*** Given data ***

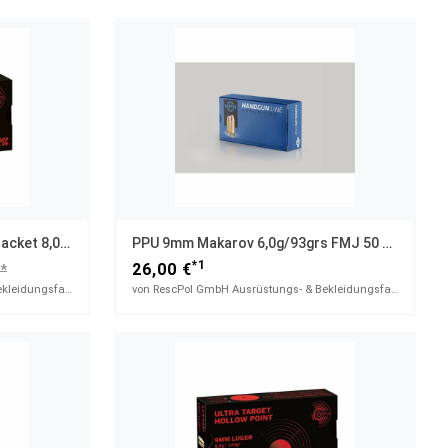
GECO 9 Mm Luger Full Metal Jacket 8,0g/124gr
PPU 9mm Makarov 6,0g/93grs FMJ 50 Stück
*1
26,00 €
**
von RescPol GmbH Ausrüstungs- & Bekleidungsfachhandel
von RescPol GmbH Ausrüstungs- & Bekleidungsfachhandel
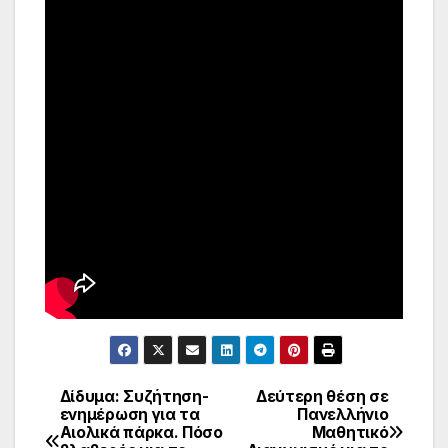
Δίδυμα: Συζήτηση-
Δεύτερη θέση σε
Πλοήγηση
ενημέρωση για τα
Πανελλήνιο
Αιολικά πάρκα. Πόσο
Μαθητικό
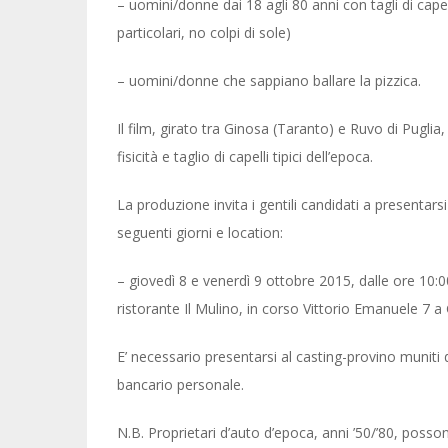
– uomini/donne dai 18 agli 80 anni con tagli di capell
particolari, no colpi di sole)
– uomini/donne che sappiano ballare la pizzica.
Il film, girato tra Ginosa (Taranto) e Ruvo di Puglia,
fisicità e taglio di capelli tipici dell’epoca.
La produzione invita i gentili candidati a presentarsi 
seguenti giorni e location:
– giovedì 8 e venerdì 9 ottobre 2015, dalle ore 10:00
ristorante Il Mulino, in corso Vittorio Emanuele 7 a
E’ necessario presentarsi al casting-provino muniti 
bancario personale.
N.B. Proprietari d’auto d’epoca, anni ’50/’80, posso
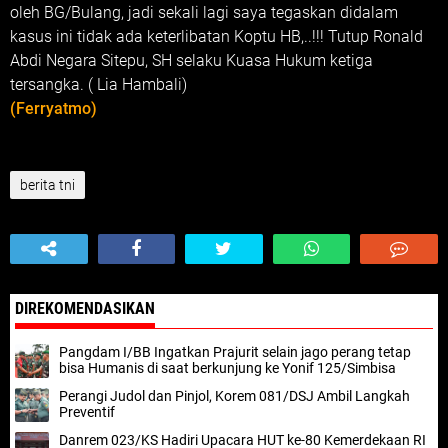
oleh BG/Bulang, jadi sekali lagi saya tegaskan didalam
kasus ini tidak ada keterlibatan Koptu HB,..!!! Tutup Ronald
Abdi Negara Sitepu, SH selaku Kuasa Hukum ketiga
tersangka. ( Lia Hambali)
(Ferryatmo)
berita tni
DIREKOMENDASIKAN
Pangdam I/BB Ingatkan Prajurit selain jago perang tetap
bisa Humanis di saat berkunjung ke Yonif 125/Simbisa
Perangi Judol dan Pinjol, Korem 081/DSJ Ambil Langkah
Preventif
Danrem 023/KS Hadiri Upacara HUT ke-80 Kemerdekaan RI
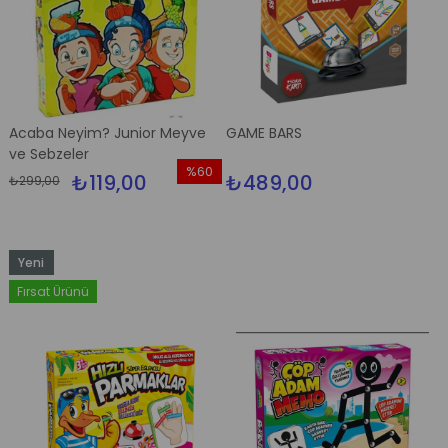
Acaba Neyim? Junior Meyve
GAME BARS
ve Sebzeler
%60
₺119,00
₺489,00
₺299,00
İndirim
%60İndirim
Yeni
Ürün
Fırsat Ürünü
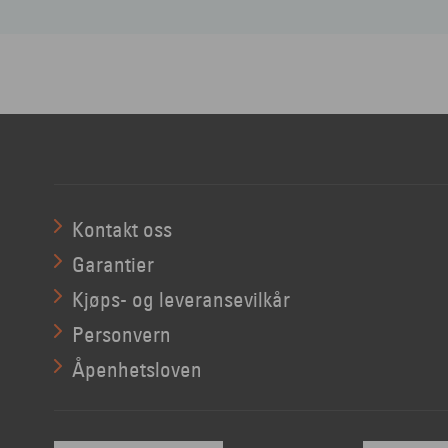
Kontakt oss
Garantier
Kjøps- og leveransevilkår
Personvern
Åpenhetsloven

*** End of Given data ***

→ **What to do**:
Give every line of text in the data above as a JSON list of strings, one string per line. Leave out blank lines and the picture markers.

→ **Solution to this task**:
[
  "GECO 9 Mm Luger Full Metal Jacket 8,0g/124gr",
  "PPU 9mm Makarov 6,0g/93grs FMJ 50 Stück",
  "*1",
  "26,00 €",
  "**",
  "von RescPol GmbH Ausrüstungs- & Bekleidungsfachhandel",
  "von RescPol GmbH Ausrüstungs- & Bekleidungsfachhandel",
  "Δίδυμα: Συζήτηση-",
  "Δεύτερη θέση σε",
  "Πλοήγηση",
  "ενημέρωση για τα",
  "Πανελλήνιο",
  "Αιολικά πάρκα. Πόσο",
  "Μαθητικό",
  "– uomini/donne dai 18 agli 80 anni con tagli di capell",
  "particolari, no colpi di sole)",
  "– uomini/donne che sappiano ballare la pizzica.",
  "Il film, girato tra Ginosa (Taranto) e Ruvo di Puglia,",
  "fisicità e taglio di capelli tipici dell’epoca.",
  "La produzione invita i gentili candidati a presentarsi ",
  "seguenti giorni e location:",
  "– giovedì 8 e venerdì 9 ottobre 2015, dalle ore 10:00",
  "ristorante Il Mulino, in corso Vittorio Emanuele 7 a",
  "E’ necessario presentarsi al casting-provino muniti ",
  "bancario personale.",
  "N.B. Proprietari d’auto d’epoca, anni ’50/’80, posso",
  "oleh BG/Bulang, jadi sekali lagi saya tegaskan didalam",
  "kasus ini tidak ada keterlibatan Koptu HB,..!!! Tutup Ronald",
  "Abdi Negara Sitepu, SH selaku Kuasa Hukum ketiga",
  "tersangka. ( Lia Hambali)",
  "(Ferryatmo)",
  "berita tni",
  "DIREKOMENDASIKAN",
  "Pangdam I/BB Ingatkan Prajurit selain jago perang tetap",
  "bisa Humanis di saat berkunjung ke Yonif 125/Simbisa",
  "Perangi Judol dan Pinjol, Korem 081/DSJ Ambil Langkah",
  "Preventif",
  "Danrem 023/KS Hadiri Upacara HUT ke-80 Kemerdekaan RI",
  "Acaba Neyim? Junior Meyve",
  "GAME BARS",
  "ve Sebzeler",
  "%60",
  "₺119,00",
  "₺489,00",
  "₺299,00",
  "İndirim",
  "%60İndirim",
  "Yeni",
  "Ürün",
  "Fırsat Ürünü",
  "Kontakt oss",
  "Garantier",
  "Kjøps- og leveransevilkår",
  "Personvern",
  "Åpenhetsloven"
]